- Genre: Comedy

Cast and voices
- Hosted by: Tim Batt; Guy Montgomery; Justin McElroy; Travis McElroy; Griffin McElroy;

Publication
- Original release: 2015
- Updates: Yearly

Related
- Related shows: The Worst Idea of All Time, My Brother, My Brother and Me
- Website: blart.libsyn.com

= 'Til Death Do Us Blart =

Podcast about Paul Blart: Mall Cop 2

'Til Death Do Us Blart is an annual podcast which centres around the hosts watching and reviewing Paul Blart: Mall Cop 2 once a year for the rest of time. The show has been running since 2015, with new episodes released every American Thanksgiving.

== Details ==
The current hosts are Tim Batt and Guy Montgomery of The Worst Idea of All Time plus Justin, Travis and Griffin McElroy of My Brother, My Brother and Me. Each have chosen others to replace them in the event of their deaths and those future hosts will do the same, meaning the podcast should theoretically continue forever.

The premise is an escalation of Batt and Montgomery's The Worst Idea of All Time, which originally involved watching the same film once a week for a year.

In April 2020, due to the global COVID-19 pandemic, a bonus episode was released in which the hosts watched and reviewed the first Paul Blart: Mall Cop.

== Reception ==
The Guardian praised "this single-minded and giddily in-jokey podcast from the makers of the popular comedy advice pod My Brother, My Brother and Me.
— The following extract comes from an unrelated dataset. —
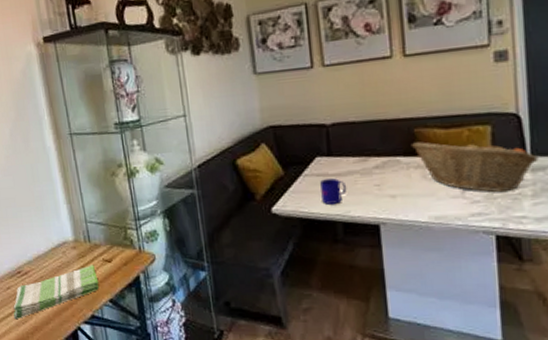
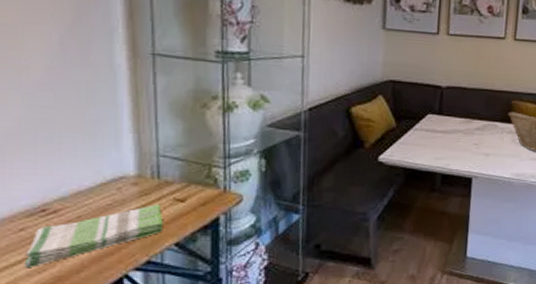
mug: present [320,178,347,204] -> none [427,135,451,157]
Since 2015, the trio – plus New Zealand comedians Tim Batt and Guy Montgomery – have spent Thanksgiving rewatching Paul Blart: Mall Cop 2, Paul Blart: Mall Cops even less illustrious sequel, before reconvening to (re)discuss the intricacies and idiocies of one of the most derided films of the century."

Matt Miller, of Esquire, praised the podcast in a review, and concluded, "If one of the hosts should die, they pass this curse on to someone else. And it's a curse I'd gladly take—I'll be listening to the podcast until the end of linear time anyway."